Whereas critical posthumanism’s deconstruction of Enlightenment humanism’s claim of universality and unity could be seen as a mainly conceptual endeavor, it aligns with a wider field of posthuman studies that operate by mixing both theory and practice. This undertaking is often aimed at raising questions of whether novel technologies and inventions might change the human species to a degree that it becomes differentiated from the human presently living (Lippert-Rasmussen, Rosendahl Thomsen & Wamberg 2012: 7). In such contexts, the figure of the posthuman generates scenarios that allow speculations on what core that can be seen as human and what is ethically feasible (Lippert-Rasmussen, Rosendahl Thomsen & Wamberg 2012: 9). Through addressing biological and technological reconceptualizations of life, this work complicates any sharp division between humans, animals, and machines and rejects human exceptionalism (Oppermann 2016: 25). The notion of the posthuman thus implies that human and nonhuman actors are networked with each other, and that the human cannot be defined in a separate ontological zone, but emerges as a hybrid being. Hence, the notion of a posthuman condition does not entail the end of humanity, but instead the end of a certain conception of the human being (Hayles 1999: 286).

 

The posthuman body

Enlightenment humanism was based on Cartesian dualism and its division between the immaterial mind and the material body. The argument behind this was that the essence of the human was based in the rational mind or soul, which was taken to exist distinct from the human body (Nayar 2014: 16). Posthumanism and the concept of the posthuman rejects this idea by reiterating that humans are first and foremost embodied entities (Bolter 2016: 1). This view is rooted in, inter alia, the observation that the human body is the result of more than thousand years of evolutionary history, which logically must affect human behavior at every level of thought and action (Hayles 1999: 284). Yet our seemingly fixed and stable bodies are not constant or predetermined. Instead, a body is continuously formed by its molecular connections and the environment in which it is embedded (Parikka 2010: xxiv). Bodily knowledge influences an individual’s cognition – the mind and the material body are tightly coupled. 

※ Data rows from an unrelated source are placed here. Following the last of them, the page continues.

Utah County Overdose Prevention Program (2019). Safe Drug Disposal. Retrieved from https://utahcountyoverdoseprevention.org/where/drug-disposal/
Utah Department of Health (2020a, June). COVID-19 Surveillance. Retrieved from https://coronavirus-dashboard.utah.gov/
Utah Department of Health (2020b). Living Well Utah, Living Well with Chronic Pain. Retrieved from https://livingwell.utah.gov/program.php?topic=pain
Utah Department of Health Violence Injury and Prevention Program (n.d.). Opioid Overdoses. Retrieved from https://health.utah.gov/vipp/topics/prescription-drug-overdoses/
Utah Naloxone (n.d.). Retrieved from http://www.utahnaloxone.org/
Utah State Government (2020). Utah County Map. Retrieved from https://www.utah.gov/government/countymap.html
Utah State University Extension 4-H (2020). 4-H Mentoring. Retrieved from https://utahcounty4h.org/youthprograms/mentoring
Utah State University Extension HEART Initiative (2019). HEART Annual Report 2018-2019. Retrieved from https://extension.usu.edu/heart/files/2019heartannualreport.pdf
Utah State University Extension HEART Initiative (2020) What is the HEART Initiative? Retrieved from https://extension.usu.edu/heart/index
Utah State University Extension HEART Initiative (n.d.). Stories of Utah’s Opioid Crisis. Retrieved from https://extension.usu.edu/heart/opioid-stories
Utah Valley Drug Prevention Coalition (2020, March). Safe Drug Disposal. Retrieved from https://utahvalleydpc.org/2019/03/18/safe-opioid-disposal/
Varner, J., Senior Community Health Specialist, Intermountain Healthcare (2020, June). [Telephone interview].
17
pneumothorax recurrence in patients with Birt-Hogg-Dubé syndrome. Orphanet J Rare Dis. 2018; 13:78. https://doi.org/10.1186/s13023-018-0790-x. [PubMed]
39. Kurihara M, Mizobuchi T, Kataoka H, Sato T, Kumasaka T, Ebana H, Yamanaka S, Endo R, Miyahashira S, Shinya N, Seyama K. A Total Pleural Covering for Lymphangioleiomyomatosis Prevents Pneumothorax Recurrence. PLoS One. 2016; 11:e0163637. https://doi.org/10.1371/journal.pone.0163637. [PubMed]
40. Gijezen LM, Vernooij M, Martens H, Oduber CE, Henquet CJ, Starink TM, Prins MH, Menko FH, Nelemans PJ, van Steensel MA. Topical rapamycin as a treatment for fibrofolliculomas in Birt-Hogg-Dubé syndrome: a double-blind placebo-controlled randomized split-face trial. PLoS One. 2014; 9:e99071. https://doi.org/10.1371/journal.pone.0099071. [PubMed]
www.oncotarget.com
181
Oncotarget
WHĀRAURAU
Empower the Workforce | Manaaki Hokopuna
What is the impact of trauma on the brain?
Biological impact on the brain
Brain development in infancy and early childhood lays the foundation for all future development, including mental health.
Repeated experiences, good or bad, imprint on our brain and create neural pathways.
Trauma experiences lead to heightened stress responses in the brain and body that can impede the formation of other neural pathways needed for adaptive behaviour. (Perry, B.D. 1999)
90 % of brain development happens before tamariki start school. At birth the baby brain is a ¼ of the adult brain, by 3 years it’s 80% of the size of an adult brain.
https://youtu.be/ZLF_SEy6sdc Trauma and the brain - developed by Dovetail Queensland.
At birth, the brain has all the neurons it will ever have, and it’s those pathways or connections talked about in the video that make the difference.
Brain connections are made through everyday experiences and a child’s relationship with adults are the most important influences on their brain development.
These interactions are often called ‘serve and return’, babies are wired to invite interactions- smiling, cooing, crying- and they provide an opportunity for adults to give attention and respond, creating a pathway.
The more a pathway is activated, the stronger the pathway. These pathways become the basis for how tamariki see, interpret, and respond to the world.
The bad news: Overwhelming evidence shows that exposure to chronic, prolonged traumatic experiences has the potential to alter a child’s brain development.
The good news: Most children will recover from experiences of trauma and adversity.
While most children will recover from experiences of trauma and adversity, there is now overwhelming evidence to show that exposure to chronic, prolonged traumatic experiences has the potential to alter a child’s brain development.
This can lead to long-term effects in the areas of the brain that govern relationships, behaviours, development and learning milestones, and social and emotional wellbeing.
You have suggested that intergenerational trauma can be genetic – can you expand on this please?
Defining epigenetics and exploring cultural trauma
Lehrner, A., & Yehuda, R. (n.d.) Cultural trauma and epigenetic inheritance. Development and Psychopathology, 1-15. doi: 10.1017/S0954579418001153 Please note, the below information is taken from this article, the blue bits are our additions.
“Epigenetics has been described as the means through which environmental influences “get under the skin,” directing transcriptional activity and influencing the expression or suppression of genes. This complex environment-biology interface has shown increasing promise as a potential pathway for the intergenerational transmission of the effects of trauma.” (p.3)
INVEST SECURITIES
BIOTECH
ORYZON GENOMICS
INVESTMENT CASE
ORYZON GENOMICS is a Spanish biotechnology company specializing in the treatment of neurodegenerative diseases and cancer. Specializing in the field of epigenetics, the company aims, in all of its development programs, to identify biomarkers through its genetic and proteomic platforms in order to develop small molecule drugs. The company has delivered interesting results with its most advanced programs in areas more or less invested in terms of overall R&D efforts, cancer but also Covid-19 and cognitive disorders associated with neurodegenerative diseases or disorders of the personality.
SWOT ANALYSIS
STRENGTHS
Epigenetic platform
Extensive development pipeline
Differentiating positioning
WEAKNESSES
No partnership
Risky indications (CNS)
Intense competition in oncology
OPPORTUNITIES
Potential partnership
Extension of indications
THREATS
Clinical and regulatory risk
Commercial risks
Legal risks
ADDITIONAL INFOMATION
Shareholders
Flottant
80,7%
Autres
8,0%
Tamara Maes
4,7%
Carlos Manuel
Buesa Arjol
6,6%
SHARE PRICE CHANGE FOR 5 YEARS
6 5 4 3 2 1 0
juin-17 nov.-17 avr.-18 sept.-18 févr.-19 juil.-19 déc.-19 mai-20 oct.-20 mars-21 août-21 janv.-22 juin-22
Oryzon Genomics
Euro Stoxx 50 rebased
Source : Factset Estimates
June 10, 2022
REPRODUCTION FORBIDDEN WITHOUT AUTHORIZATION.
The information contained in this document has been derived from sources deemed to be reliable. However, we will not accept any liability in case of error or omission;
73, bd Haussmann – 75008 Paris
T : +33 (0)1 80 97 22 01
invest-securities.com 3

Hence, existing literature on the posthuman condition remarks on how, at present, embodied awareness can be extended in local and material ways through novel technologies and their associated practices (Hayles 1999: 291). Technological and anthropogenic artifacts in turn alter existing notions of what constitutes the human and (human) reality. This raises the question of how subjectivity is inflected by technological mediations (Verbeek 2007). Although the posthuman might sound like an entity from a future scenario, discourses on the posthuman argue that human beings have thus already become or have always been posthuman. 


Thus, humanity reflexively comes to be through specific historical technologies as human beings would not have been the same without going through a specific contingent technological realization (Verbeek 2008: 388). In contemporary Western societies, this entwinement is materially instantiated in for instance that we are “(...) inoculated at birth, continue throughout our lives to take highly engineered pills, wear clothes, sport spectacles, and chew our cooked, industrialized food with augmented and reinforced teeth” (Pettman 2011: 6-7). Hence, we see that, here as well as elsewhere, human life  is always-already technological, which makes it impossible to speak of a ‘natural’ human being, if this means a human devoid of a reflexive technological molding.